◆ **Task**
Exactly the lines from the line containing "- 소비자의 고의나 과실, 자연재해로 인한 고장이나 파손의 경우 보증하지 않" through the final line of the entries below must be returned, and only those, without pictures.

Collected data:
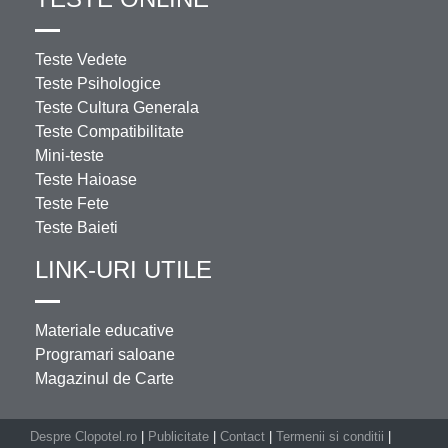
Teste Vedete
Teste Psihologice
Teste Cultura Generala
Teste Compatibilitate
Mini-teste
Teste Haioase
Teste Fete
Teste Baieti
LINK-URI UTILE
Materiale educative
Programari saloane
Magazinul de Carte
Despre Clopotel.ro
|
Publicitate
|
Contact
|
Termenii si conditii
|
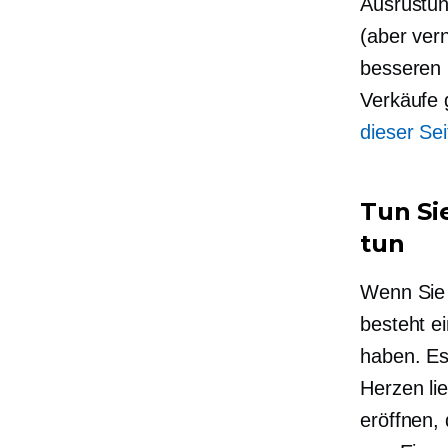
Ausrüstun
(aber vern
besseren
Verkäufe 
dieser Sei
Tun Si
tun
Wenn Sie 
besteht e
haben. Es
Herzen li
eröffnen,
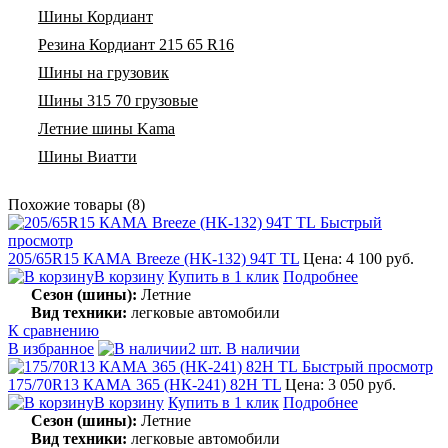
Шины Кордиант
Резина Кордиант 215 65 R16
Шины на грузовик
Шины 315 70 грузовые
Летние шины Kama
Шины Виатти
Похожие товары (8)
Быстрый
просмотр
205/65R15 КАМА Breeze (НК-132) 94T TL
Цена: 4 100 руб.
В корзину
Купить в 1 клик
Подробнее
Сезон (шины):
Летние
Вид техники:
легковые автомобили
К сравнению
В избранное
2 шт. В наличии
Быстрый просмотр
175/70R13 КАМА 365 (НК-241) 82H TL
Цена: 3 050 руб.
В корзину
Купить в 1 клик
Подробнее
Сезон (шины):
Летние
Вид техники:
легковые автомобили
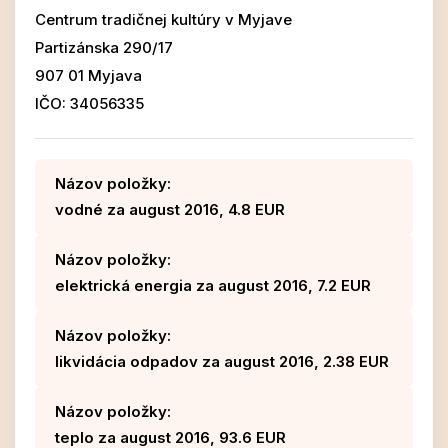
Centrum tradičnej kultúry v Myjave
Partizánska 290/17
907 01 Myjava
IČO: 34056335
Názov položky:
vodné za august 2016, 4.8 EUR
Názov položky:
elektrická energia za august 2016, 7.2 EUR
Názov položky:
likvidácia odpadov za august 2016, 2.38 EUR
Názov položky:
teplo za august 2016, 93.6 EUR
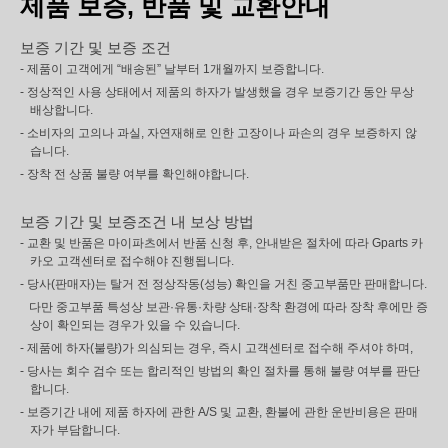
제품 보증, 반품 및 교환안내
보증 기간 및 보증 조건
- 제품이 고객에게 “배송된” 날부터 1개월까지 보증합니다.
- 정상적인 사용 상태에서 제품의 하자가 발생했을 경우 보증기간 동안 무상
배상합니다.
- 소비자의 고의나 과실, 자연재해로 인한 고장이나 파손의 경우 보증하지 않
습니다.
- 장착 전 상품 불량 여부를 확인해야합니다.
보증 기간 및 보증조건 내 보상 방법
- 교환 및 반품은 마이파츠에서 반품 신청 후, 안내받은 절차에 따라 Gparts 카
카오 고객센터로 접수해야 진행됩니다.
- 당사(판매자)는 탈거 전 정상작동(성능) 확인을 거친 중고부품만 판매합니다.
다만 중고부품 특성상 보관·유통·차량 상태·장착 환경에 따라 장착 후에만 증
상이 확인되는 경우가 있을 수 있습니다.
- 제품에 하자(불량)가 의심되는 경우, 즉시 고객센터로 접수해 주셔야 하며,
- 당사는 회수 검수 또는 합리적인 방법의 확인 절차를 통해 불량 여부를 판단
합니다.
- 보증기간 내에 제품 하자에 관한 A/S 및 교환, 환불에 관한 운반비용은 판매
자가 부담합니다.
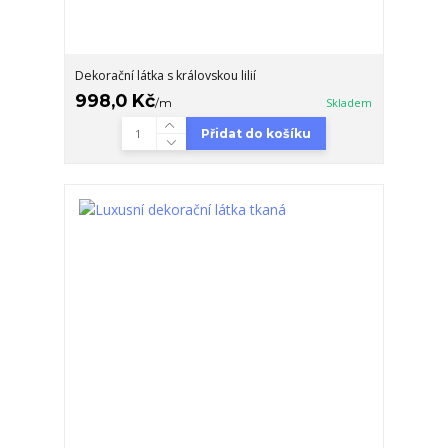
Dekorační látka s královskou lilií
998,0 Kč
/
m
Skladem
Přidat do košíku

◆ **Final answer**
- 소비자의 고의나 과실, 자연재해로 인한 고장이나 파손의 경우 보증하지 않
습니다.
- 장착 전 상품 불량 여부를 확인해야합니다.
보증 기간 및 보증조건 내 보상 방법
- 교환 및 반품은 마이파츠에서 반품 신청 후, 안내받은 절차에 따라 Gparts 카
카오 고객센터로 접수해야 진행됩니다.
- 당사(판매자)는 탈거 전 정상작동(성능) 확인을 거친 중고부품만 판매합니다.
다만 중고부품 특성상 보관·유통·차량 상태·장착 환경에 따라 장착 후에만 증
상이 확인되는 경우가 있을 수 있습니다.
- 제품에 하자(불량)가 의심되는 경우, 즉시 고객센터로 접수해 주셔야 하며,
- 당사는 회수 검수 또는 합리적인 방법의 확인 절차를 통해 불량 여부를 판단
합니다.
- 보증기간 내에 제품 하자에 관한 A/S 및 교환, 환불에 관한 운반비용은 판매
자가 부담합니다.
Dekorační látka s královskou lilií
998,0 Kč
/
m
Skladem
Přidat do košíku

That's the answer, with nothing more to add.